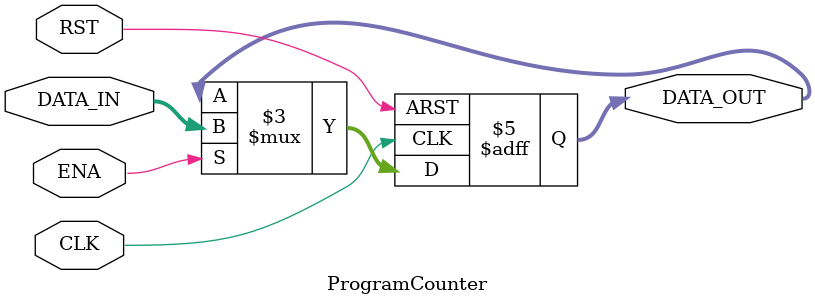
<source format=v>
`timescale 1ns / 1ps
module ProgramCounter
(
    CLK, 
    RST, 
    ENA, 
    DATA_IN, 
    DATA_OUT
);
	input CLK;
	input RST;
	input ENA;
	input [31:0]DATA_IN;
	
    output [31:0] DATA_OUT;
	
    reg [31:0] DATA_OUT;

	always @(negedge CLK or posedge RST) begin
		if(RST) begin
			DATA_OUT <= 32'h00400000;
		end else begin
			if(ENA) begin
				DATA_OUT <= DATA_IN;
			end else begin
				DATA_OUT <= DATA_OUT;
			end
		end
	end
endmodule

</source>
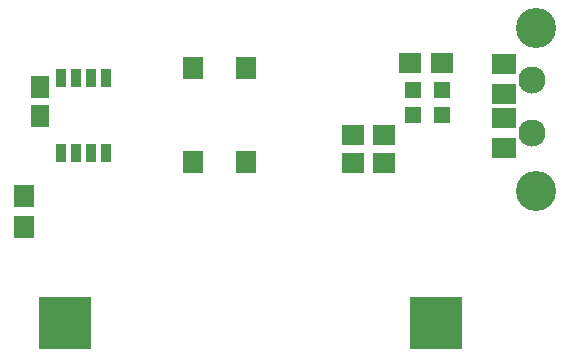
<source format=gts>
G04 #@! TF.FileFunction,Soldermask,Top*
%FSLAX46Y46*%
G04 Gerber Fmt 4.6, Leading zero omitted, Abs format (unit mm)*
G04 Created by KiCad (PCBNEW 4.0.4+e1-6308~48~ubuntu16.04.1-stable) date Tue May  2 22:28:17 2017*
%MOMM*%
%LPD*%
G01*
G04 APERTURE LIST*
%ADD10C,0.100000*%
%ADD11R,1.650000X1.900000*%
%ADD12R,1.400000X1.400000*%
%ADD13R,0.908000X1.543000*%
%ADD14C,2.300000*%
%ADD15R,2.100000X1.700000*%
%ADD16C,3.400000*%
%ADD17R,1.900000X1.700000*%
%ADD18R,1.700000X1.900000*%
%ADD19R,1.700000X1.950000*%
%ADD20R,4.400000X4.400000*%
G04 APERTURE END LIST*
D10*
D11*
X120700000Y-89150000D03*
X120700000Y-91650000D03*
D12*
X154750000Y-91500000D03*
X152250000Y-91500000D03*
X154750000Y-89400000D03*
X152250000Y-89400000D03*
D13*
X122495000Y-88425000D03*
X123765000Y-88425000D03*
X125035000Y-88425000D03*
X126305000Y-88425000D03*
X126305000Y-94775000D03*
X125035000Y-94775000D03*
X123765000Y-94775000D03*
X122495000Y-94775000D03*
D14*
X162335000Y-88565000D03*
D15*
X159985000Y-87255000D03*
X159985000Y-89795000D03*
X159985000Y-91825000D03*
X159985000Y-94365000D03*
D16*
X162655000Y-84205000D03*
X162655000Y-97925000D03*
D14*
X162335000Y-93065000D03*
D17*
X147150000Y-95600000D03*
X149850000Y-95600000D03*
X147150000Y-93200000D03*
X149850000Y-93200000D03*
X152050000Y-87100000D03*
X154750000Y-87100000D03*
D18*
X119300000Y-98350000D03*
X119300000Y-101050000D03*
D19*
X133640000Y-87590000D03*
X138140000Y-87590000D03*
X138140000Y-95550000D03*
X133640000Y-95550000D03*
D20*
X122800000Y-109100000D03*
X154200000Y-109100000D03*
M02*

</source>
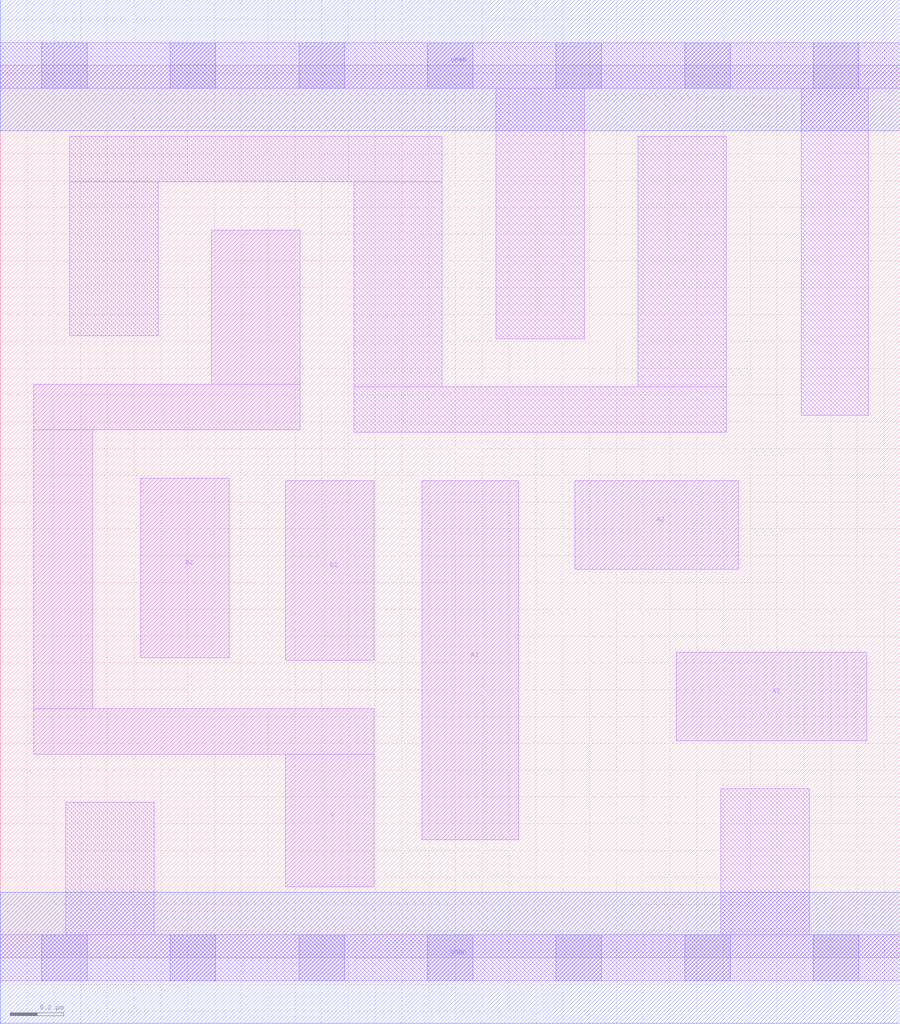
<source format=lef>
# Copyright 2020 The SkyWater PDK Authors
#
# Licensed under the Apache License, Version 2.0 (the "License");
# you may not use this file except in compliance with the License.
# You may obtain a copy of the License at
#
#     https://www.apache.org/licenses/LICENSE-2.0
#
# Unless required by applicable law or agreed to in writing, software
# distributed under the License is distributed on an "AS IS" BASIS,
# WITHOUT WARRANTIES OR CONDITIONS OF ANY KIND, either express or implied.
# See the License for the specific language governing permissions and
# limitations under the License.
#
# SPDX-License-Identifier: Apache-2.0

VERSION 5.7 ;
  NAMESCASESENSITIVE ON ;
  NOWIREEXTENSIONATPIN ON ;
  DIVIDERCHAR "/" ;
  BUSBITCHARS "[]" ;
UNITS
  DATABASE MICRONS 200 ;
END UNITS
MACRO sky130_fd_sc_lp__a32oi_lp
  CLASS CORE ;
  SOURCE USER ;
  FOREIGN sky130_fd_sc_lp__a32oi_lp ;
  ORIGIN  0.000000  0.000000 ;
  SIZE  3.360000 BY  3.330000 ;
  SYMMETRY X Y R90 ;
  SITE unit ;
  PIN A1
    ANTENNAGATEAREA  0.313000 ;
    DIRECTION INPUT ;
    USE SIGNAL ;
    PORT
      LAYER li1 ;
        RECT 1.575000 0.440000 1.935000 1.780000 ;
    END
  END A1
  PIN A2
    ANTENNAGATEAREA  0.313000 ;
    DIRECTION INPUT ;
    USE SIGNAL ;
    PORT
      LAYER li1 ;
        RECT 2.145000 1.450000 2.755000 1.780000 ;
    END
  END A2
  PIN A3
    ANTENNAGATEAREA  0.313000 ;
    DIRECTION INPUT ;
    USE SIGNAL ;
    PORT
      LAYER li1 ;
        RECT 2.525000 0.810000 3.235000 1.140000 ;
    END
  END A3
  PIN B1
    ANTENNAGATEAREA  0.313000 ;
    DIRECTION INPUT ;
    USE SIGNAL ;
    PORT
      LAYER li1 ;
        RECT 1.065000 1.110000 1.395000 1.780000 ;
    END
  END B1
  PIN B2
    ANTENNAGATEAREA  0.313000 ;
    DIRECTION INPUT ;
    USE SIGNAL ;
    PORT
      LAYER li1 ;
        RECT 0.525000 1.120000 0.855000 1.790000 ;
    END
  END B2
  PIN Y
    ANTENNADIFFAREA  0.508900 ;
    DIRECTION OUTPUT ;
    USE SIGNAL ;
    PORT
      LAYER li1 ;
        RECT 0.125000 0.760000 1.395000 0.930000 ;
        RECT 0.125000 0.930000 0.345000 1.970000 ;
        RECT 0.125000 1.970000 1.120000 2.140000 ;
        RECT 0.790000 2.140000 1.120000 2.715000 ;
        RECT 1.065000 0.265000 1.395000 0.760000 ;
    END
  END Y
  PIN VGND
    DIRECTION INOUT ;
    USE GROUND ;
    PORT
      LAYER met1 ;
        RECT 0.000000 -0.245000 3.360000 0.245000 ;
    END
  END VGND
  PIN VPWR
    DIRECTION INOUT ;
    USE POWER ;
    PORT
      LAYER met1 ;
        RECT 0.000000 3.085000 3.360000 3.575000 ;
    END
  END VPWR
  OBS
    LAYER li1 ;
      RECT 0.000000 -0.085000 3.360000 0.085000 ;
      RECT 0.000000  3.245000 3.360000 3.415000 ;
      RECT 0.245000  0.085000 0.575000 0.580000 ;
      RECT 0.260000  2.320000 0.590000 2.895000 ;
      RECT 0.260000  2.895000 1.650000 3.065000 ;
      RECT 1.320000  1.960000 2.710000 2.130000 ;
      RECT 1.320000  2.130000 1.650000 2.895000 ;
      RECT 1.850000  2.310000 2.180000 3.245000 ;
      RECT 2.380000  2.130000 2.710000 3.065000 ;
      RECT 2.690000  0.085000 3.020000 0.630000 ;
      RECT 2.990000  2.025000 3.240000 3.245000 ;
    LAYER mcon ;
      RECT 0.155000 -0.085000 0.325000 0.085000 ;
      RECT 0.155000  3.245000 0.325000 3.415000 ;
      RECT 0.635000 -0.085000 0.805000 0.085000 ;
      RECT 0.635000  3.245000 0.805000 3.415000 ;
      RECT 1.115000 -0.085000 1.285000 0.085000 ;
      RECT 1.115000  3.245000 1.285000 3.415000 ;
      RECT 1.595000 -0.085000 1.765000 0.085000 ;
      RECT 1.595000  3.245000 1.765000 3.415000 ;
      RECT 2.075000 -0.085000 2.245000 0.085000 ;
      RECT 2.075000  3.245000 2.245000 3.415000 ;
      RECT 2.555000 -0.085000 2.725000 0.085000 ;
      RECT 2.555000  3.245000 2.725000 3.415000 ;
      RECT 3.035000 -0.085000 3.205000 0.085000 ;
      RECT 3.035000  3.245000 3.205000 3.415000 ;
  END
END sky130_fd_sc_lp__a32oi_lp
END LIBRARY

</source>
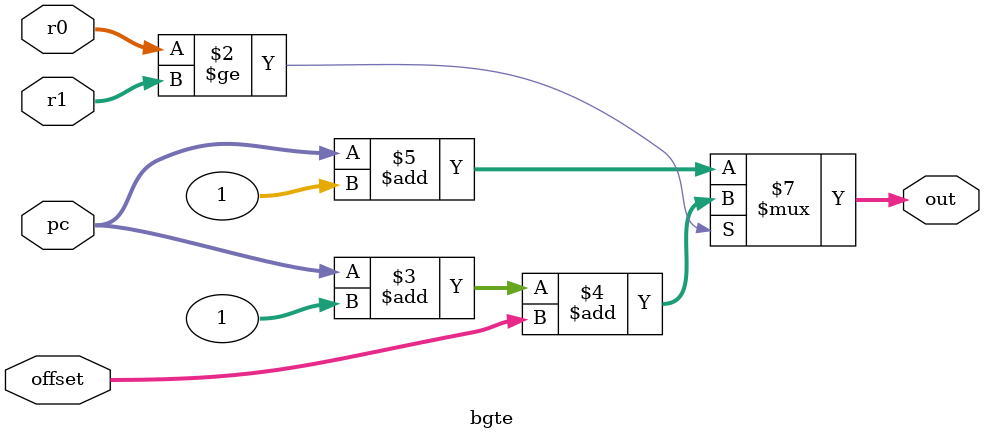
<source format=v>
module bgte(
    input [31:0] r0,
    input [31:0] r1,
    input [31:0] offset,
    input [31:0] pc,
    output reg [31:0] out
);

always @* begin
    if(r0 >= r1) begin
        out = pc + 1 + offset;
    end else begin
        out = pc + 1;
    end
end
endmodule 
</source>
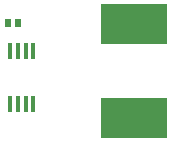
<source format=gbr>
G04*
G04 #@! TF.GenerationSoftware,Altium Limited,Altium Designer,23.0.1 (38)*
G04*
G04 Layer_Color=8421504*
%FSLAX25Y25*%
%MOIN*%
G70*
G04*
G04 #@! TF.SameCoordinates,E18D91D4-50B4-47E9-96DD-EFB38571A0BB*
G04*
G04*
G04 #@! TF.FilePolarity,Positive*
G04*
G01*
G75*
%ADD15R,0.01700X0.05500*%
%ADD16R,0.02362X0.02520*%
%ADD17R,0.21900X0.13800*%
D15*
X130300Y49100D02*
D03*
X127700D02*
D03*
X125200D02*
D03*
Y66900D02*
D03*
X127700D02*
D03*
X130300D02*
D03*
X132800D02*
D03*
Y49100D02*
D03*
D16*
X124268Y76000D02*
D03*
X127732D02*
D03*
D17*
X166269Y44508D02*
D03*
Y75708D02*
D03*
M02*

</source>
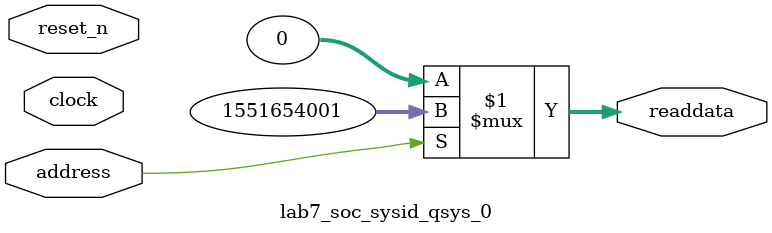
<source format=v>



// synthesis translate_off
`timescale 1ns / 1ps
// synthesis translate_on

// turn off superfluous verilog processor warnings 
// altera message_level Level1 
// altera message_off 10034 10035 10036 10037 10230 10240 10030 

module lab7_soc_sysid_qsys_0 (
               // inputs:
                address,
                clock,
                reset_n,

               // outputs:
                readdata
             )
;

  output  [ 31: 0] readdata;
  input            address;
  input            clock;
  input            reset_n;

  wire    [ 31: 0] readdata;
  //control_slave, which is an e_avalon_slave
  assign readdata = address ? 1551654001 : 0;

endmodule



</source>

(Your assignment) Return the lines exactly as they stand, from the start of the entries through the line holding "reg [31:0] DATA_OUT;"; omit the pictures.

(Result)
<source format=v>
`timescale 1ns / 1ps
module ProgramCounter
(
    CLK, 
    RST, 
    ENA, 
    DATA_IN, 
    DATA_OUT
);
	input CLK;
	input RST;
	input ENA;
	input [31:0]DATA_IN;
	
    output [31:0] DATA_OUT;
	
    reg [31:0] DATA_OUT;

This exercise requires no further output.